The deal will cross the seven-figure mark, an astonishing sum for first-time author whose book has yet to be published.
Tal M. Klein is the author behind the book. Klein was a tech entrepreneur who started writing it as a textbook from the future.
“I wanted to write a story set in the future that addressed a lot of questions I’ve had about where our world is going—not dystopia or the apocalypse, just a credible world a century-plus from today in which our relationship with technology continues to evolve at its current pace,” said Klein.
The story, described as a sci-fi thriller with a love story at its core, is set in the year 2147. The world has changed greatly: most diseases are curable, teleportation is the travel method of choice and mosquitoes have been genetically modified to feast on carbon fumes instead of blood, ending air pollution.
The story’s protagonist, Joel Byram, lives a normal life, spending his days training artificial-intelligence engines to act more human — until the day he’s accidentally duplicated while teleporting.
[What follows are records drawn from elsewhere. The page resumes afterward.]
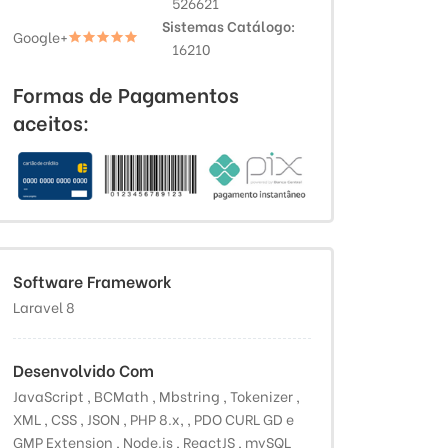
526621
Sistemas Catálogo
Google+
16210
Formas de Pagamentos
aceitos:
Software Framework
Laravel 8
Desenvolvido Com
JavaScript , BCMath , Mbstring , Tokenizer ,
XML , CSS , JSON , PHP 8.x, , PDO CURL GD e
GMP Extension , Node.js , ReactJS , mySQL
Now Joel must outsmart the shadowy organization that controls teleportation, and find a way to get back to the woman he loves in a world that now has two of him.
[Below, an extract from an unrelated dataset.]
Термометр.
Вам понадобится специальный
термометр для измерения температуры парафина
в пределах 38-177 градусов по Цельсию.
The book generated plenty of interest from studios and producers and fielded a couple of offers, including one from Warner Bros.
No producers are attached.
Klein’s pitch for his story garnered strong interested from online publisher Inkshares, and is scheduled to be published this summer. (Authors post a sample or pitch on Inkshares, and if the project gets 750 preorders, the website publishes it, providing the editing, design and distribution services of a traditional publisher.)
“I read the manuscript at the gym on a Saturday morning last August,” said Inkshares head Adam Gomolin. “I saw the property in high def immediately. It’s one of the most clearly constructed near-future worlds since Gattaca, and the man-against-the-machine backbone hits the notes of the Tony Scott thrillers I grew up on like Enemy of the State.”
Inkshares has a partnership with UTA, which helped the rising tech company in the start-up stage and brokered the movie deal.